Keeping our ACT Together: Team Leader Challenges & Strategies in Sustaining ACT

 

This one-hour webinar is the third in a series of four webinars focused on the pivotal role of team leaders in Assertive Community Treatment (ACT). This webinar seeks to engage in a dialogue with team leaders around external challenges (e.g., varying levels of agency support, state policy shifts) and strategies (e.g., collective action) to sustain high fidelity ACT. Presenters will share lessons learned from the team leader listening sessions conducted over this year on this topic as well as relevant research findings in this area. ACT team leaders from across the United States will have the opportunity to engage with the presenters and other participants to share their insights. 
 

Learning Objectives

  1. Describe challenges in the external environment to sustaining ACT 
  2. Understand existing knowledge of team leader strategies for sustainability from research and practice 
  3. Identify at least one action step for team leaders to build the sustainability of ACT

     

Target Audience 

Primarily Assertive Community Treatment Team Leaders, and other supervisors of multi-disciplinary mental health treatment teams serving a high-needs population group.
 

Presenters:

Lynette StuderLynette M. Studer, PhD, MSW, LCSW, is a Clinical Assistant Professor at the University of Wisconsin–Madison Sandra Rosenbaum School of Social Work. She teaches MSW students in a mental health field unit as well as classes on Mental Health Policies & Services and Advanced Practice Skills in Mental Health. Prior to joining the UW-Madison faculty, she held a position as both an Agency Policy Specialist and State Administrator with the State of Minnesota Department of Human Services, Chemical and Mental Health Administration overseeing and improving policy and the provision of technical assistance for the state’s 32 Assertive Community Treatment teams who serve individuals with serious mental illness. Dr. Studer holds clinical social work licenses in both Wisconsin and Minnesota and has been a practicing clinical social worker for over 20 years.

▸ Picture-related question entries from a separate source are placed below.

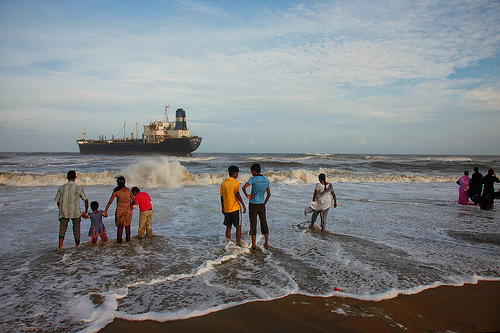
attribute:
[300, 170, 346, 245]
woman water — standing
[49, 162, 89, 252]
man — standing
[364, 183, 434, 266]
ocean — wavy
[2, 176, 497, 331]
shore — edge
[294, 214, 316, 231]
net — fishing net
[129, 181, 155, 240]
shirt — red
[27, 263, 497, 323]
shore — part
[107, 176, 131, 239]
woman — standing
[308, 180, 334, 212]
shirt — white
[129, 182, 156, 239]
child — looking down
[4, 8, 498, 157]
sky — overcast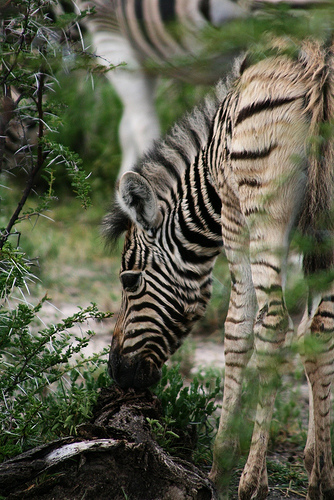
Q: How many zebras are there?
A: One.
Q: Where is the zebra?
A: By a bush.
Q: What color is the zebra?
A: Black and white.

Mimi Choy BrownMimi Choy-Brown , PhD, MSW is an Assistant Professor at the University of Minnesota School of Social Work. Informed by over a decade of practice and leadership in community mental health services, her research focuses on improving access to high quality mental health services for individuals who experience significant psychiatric disabilities and supervision-focused strategies to improve the implementation of recovery-oriented, evidence-based practices in routine care. She received her PhD from NYU and her MSW from Silberman School of Social Work at Hunter College.